El fin de semana pasado en Cartagena de Indias, la Cumbre de las Américas cumplió con esas expectativas. Nadie podía esperar que Washington se plegara a la exigencia universal latinoamericana de que se admitiera a Cuba en la próxima cumbre; menos aún que aceptara la despenalización de la droga; y quien pensara que Estados Unidos iba a apoyar a Argentina contra Gran Bretaña en su reivindicación de las Malvinas es que no lee inglés. La cumbre no fracasó porque se airearan esos desacuerdos, sino que, al contrario, el hecho de que se expusieran permitió salvar los muebles. La cita no fue de las que marcan un antes y un después, pero sí subrayó que si el antes sigue siendo el mismo, el después —la próxima cumbre en Panamá en 2015— debería ser diferente. ¿Existirá para entonces el bloque bolivariano? ¿Cumplirá este su amenaza de no acudir a la cita, si Cuba sigue excluida? ¿Habrá, incluso, cumbre?

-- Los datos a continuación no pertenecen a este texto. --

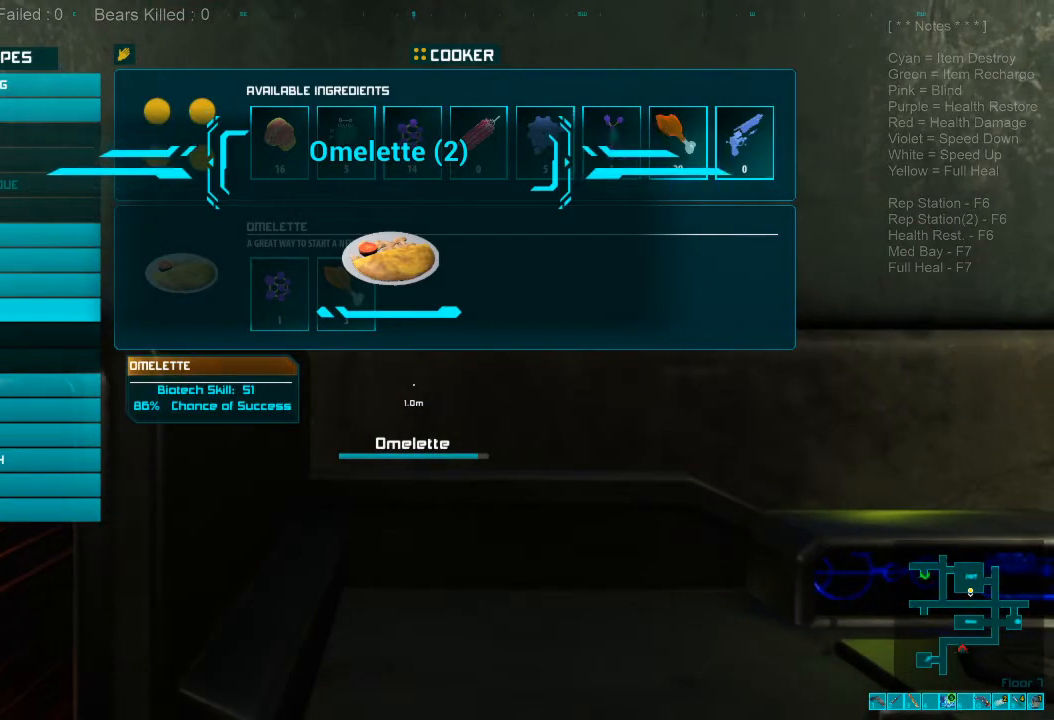
{"keys": [], "mouse": [], "events": []}
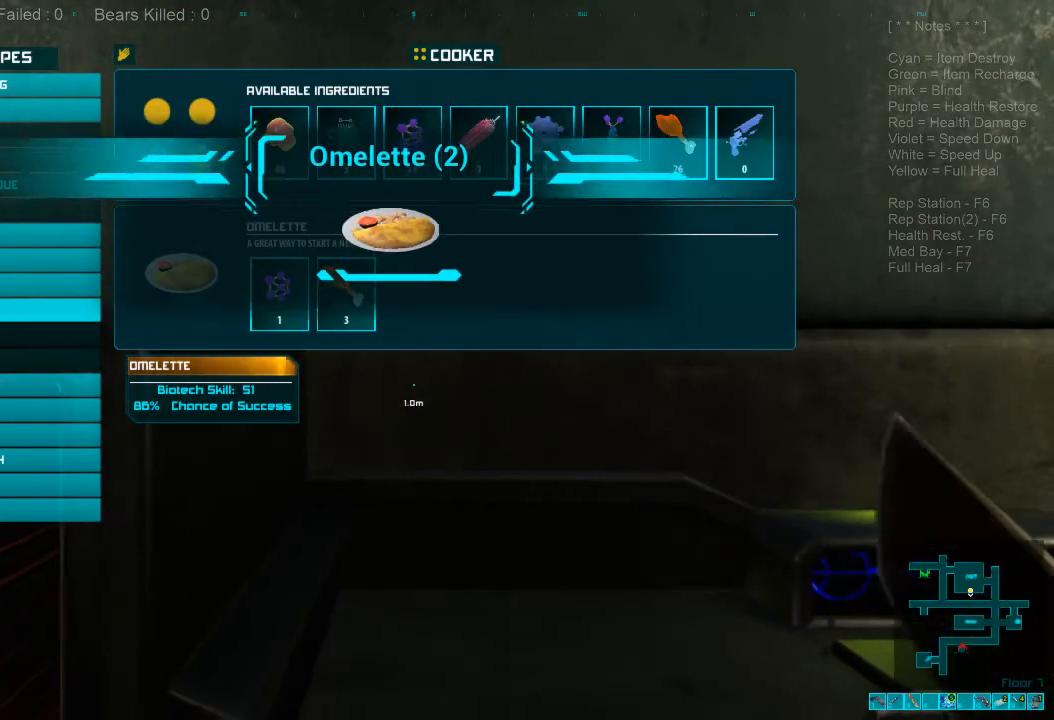
{"keys": [], "mouse": [], "events": []}
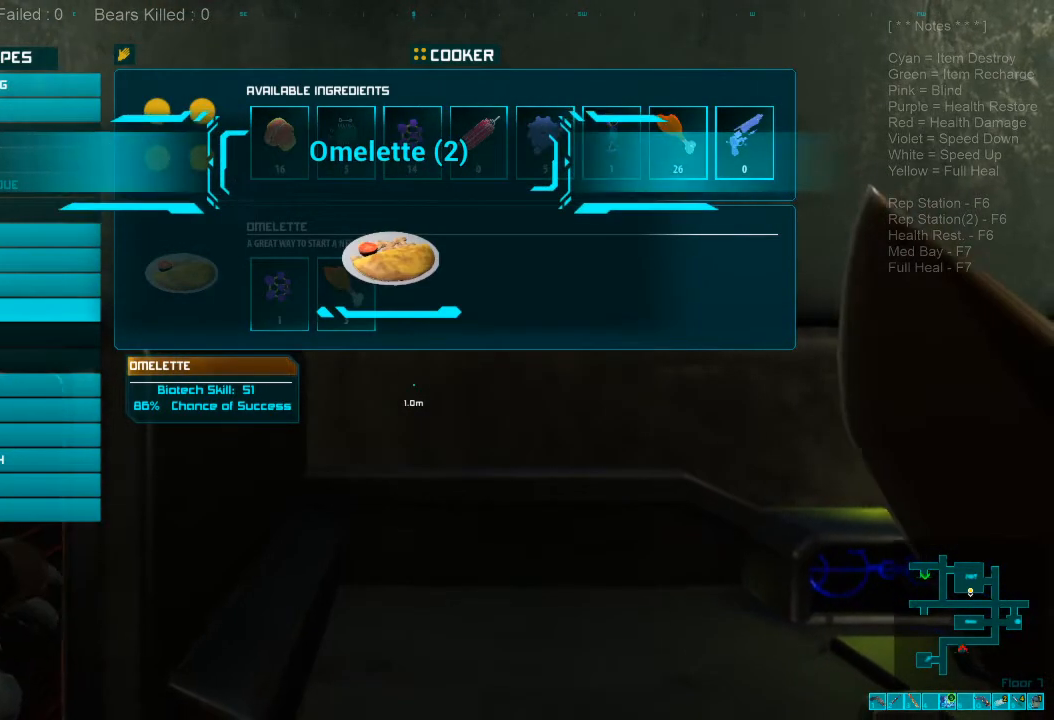
{"keys": [], "mouse": ["left"], "events": [[467, "mouse_left", "down"]]}
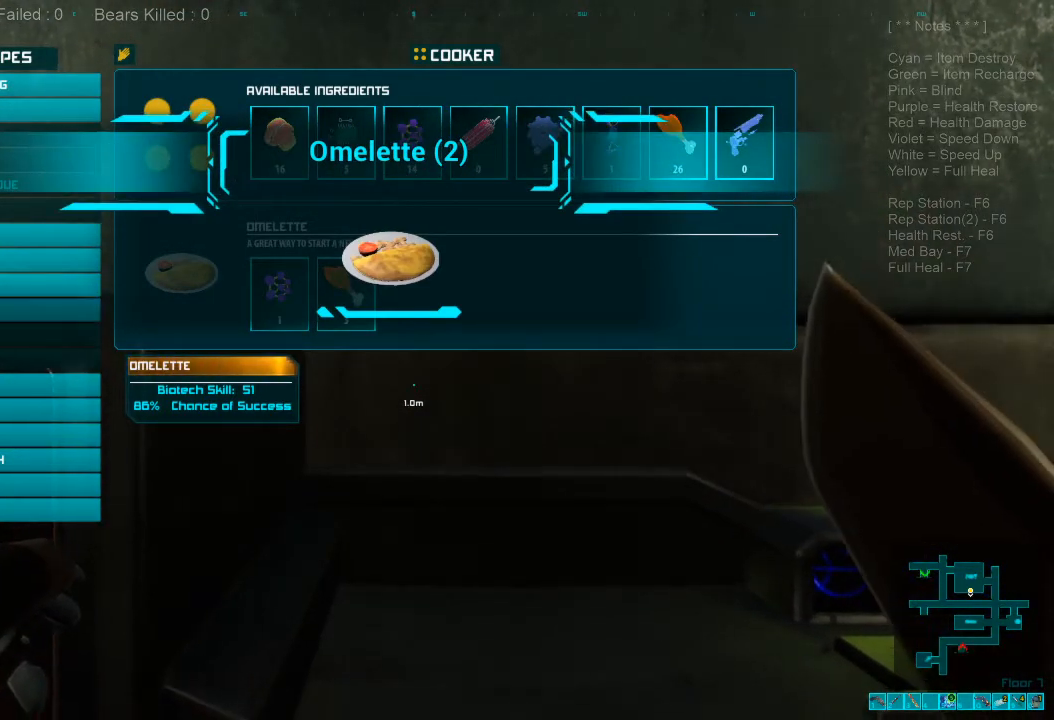
{"keys": [], "mouse": [], "events": [[34, "mouse_left", "up"]]}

En La Joya del Caribe colombiano se ha desarrollado un forcejeo sobre la naturaleza de la agenda para las cumbres, en el que se contraponían Estados Unidos y la mayor parte de América Latina. El presidente norteamericano Barack Obama quería centrar la reunión en lo económico con el lema de avanzar hacia la prosperidad de todos; en lo tecnológico con la difusión de Internet; o en lo social con el combate a la inseguridad ciudadana en la zona más peligrosa del planeta. Todo ello, respetable, urgente, y trascendental, que era para lo que fundó la Cumbre de las Américas el presidente Clinton en 1994, pero de negociación tan genérica como de resultados ad calendas. El bloque latinoamericano, y no solo las diversas izquierdas, desde Brasil y Argentina a los bolivarianos, sino también derechas de originalidad contemporánea como Colombia o Guatemala, pugnaban por la extrema politización de la cumbre: Cuba, drogas, y Malvinas, con la pretensión de que Estados Unidos modificara posiciones entre esa Santísima Trinidad de contenciosos; la disyuntiva se presentaba entre cumbres de terciopelo o de pelo en pecho.

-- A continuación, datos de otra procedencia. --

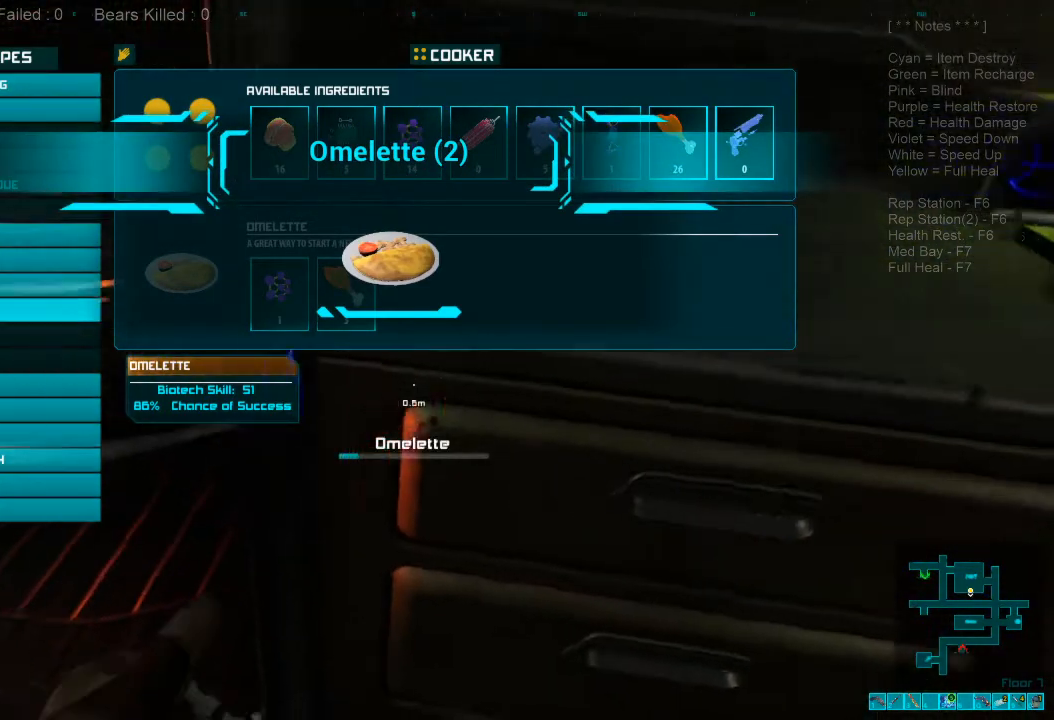
{"keys": [], "mouse": [], "events": []}
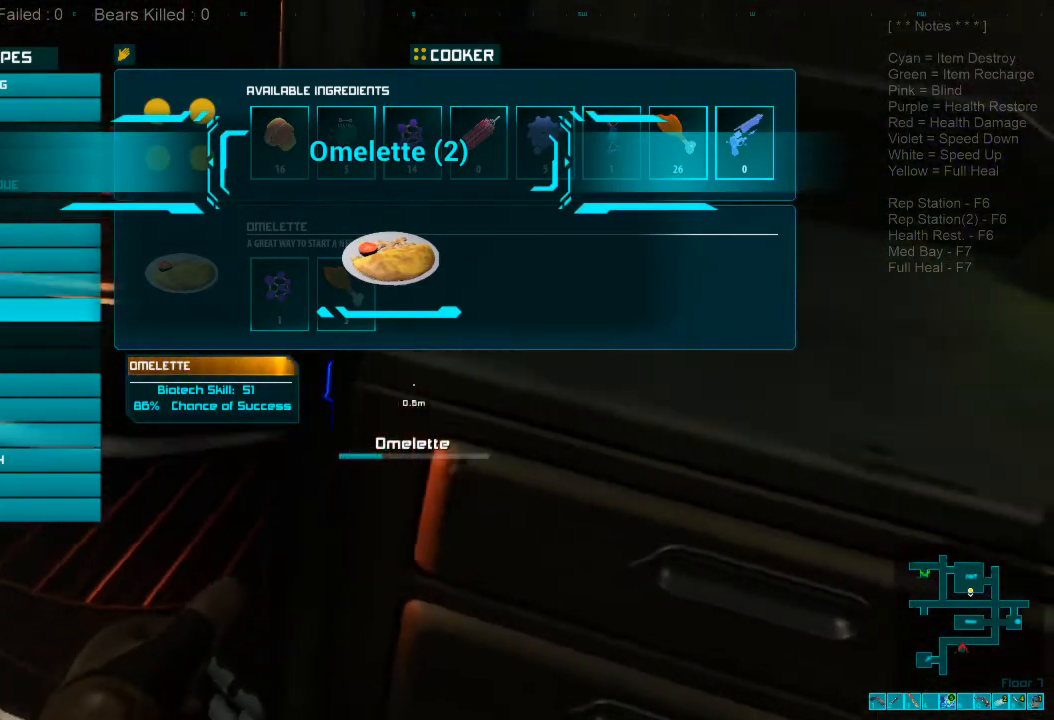
{"keys": [], "mouse": [], "events": []}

Es sumamente dudoso que ni siquiera Barack Obama reelegido para un segundo mandato pudiera plegarse a la admisión del régimen castrista en el areópago del hemisferio; que reconociera que el mercado de la droga en EE UU, con un giro de 45.000 millones de euros al año, es el gran nutriente del narco; y que el tráfico de armas Norte-Sur —Amnistía Internacional calcula que hay 15 millones de armas cortas en manos de particulares en América Latina— es su mejor instrumento; e igualmente, las naciones latinoamericanas que declaran fracasada la lucha policial contra el narco deben reconocer que son las primeras culpables del flagelo por la corrupción de una fuerza pública que ni lucha ni actúa como verdadera policía; y, finalmente, que en el conflicto de las Malvinas, Washington no va camino de preferir Cristina Fernández o Dilma Rousseff a David Cameron, como pudo comprobarse en las recientes visitas de la presidenta brasileña y del primer ministro británico a Obama, en las que la primera se quedó sin cena protocolaria con el presidente, honor que, en cambio, sí mereció el segundo.

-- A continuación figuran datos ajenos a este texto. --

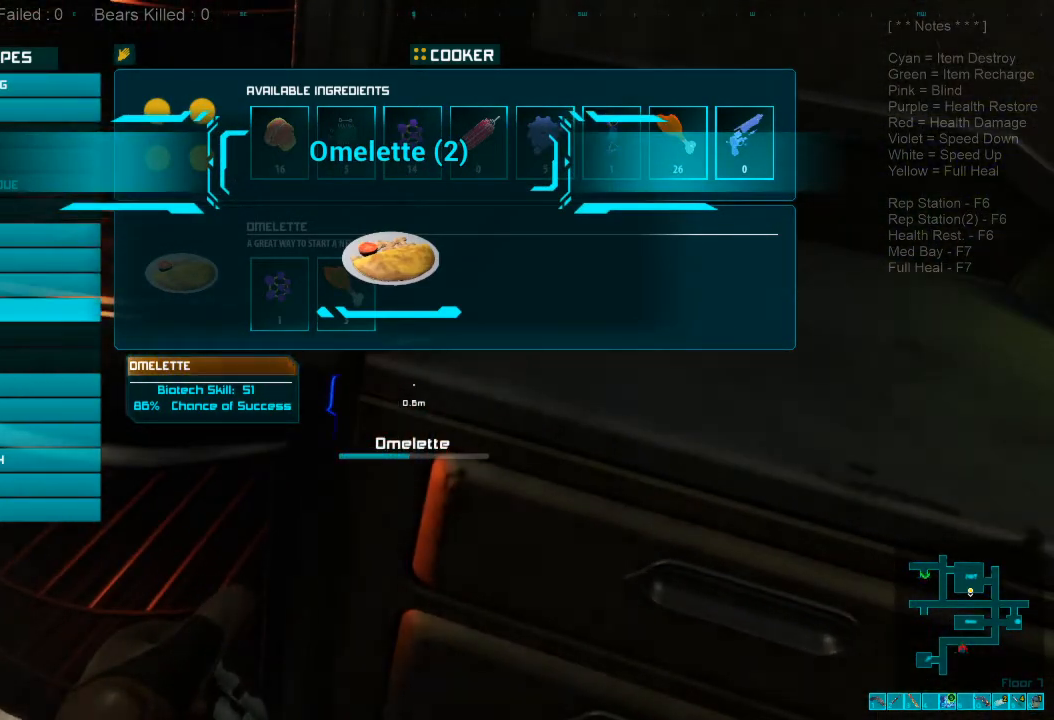
{"keys": [], "mouse": [], "events": []}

En el reparto de premios, Colombia brilló por una organización impecable y su presidente Juan Manuel Santos estuvo elocuente para postularse como país bisagra entre las sensibilidades latinoamericanas. Pero el continente estaba gravemente descoordinado: el boicot del presidente ecuatoriano Rafael Correa a la cumbre no sirvió a ningún propósito; el propio Santos olvidó a Malvinas en su alocución central; el líder venezolano, Hugo Chávez, dejó que su enfermedad explicara tácitamente su ausencia; el nicaragüense Daniel Ortega hizo asimismo forfait a última hora; México solo se interesaba por el combate al narco y Rousseff parecía estar allí básicamente para que todos vieran cómo Brasil trataba de tú a tú a EE UU. El relativo mérito de la cumbre ha consistido en defender posiciones aunque estas no gusten a Washington. Pero en la cita de Panamá es probable que se compruebe que Américas siempre hay demasiadas.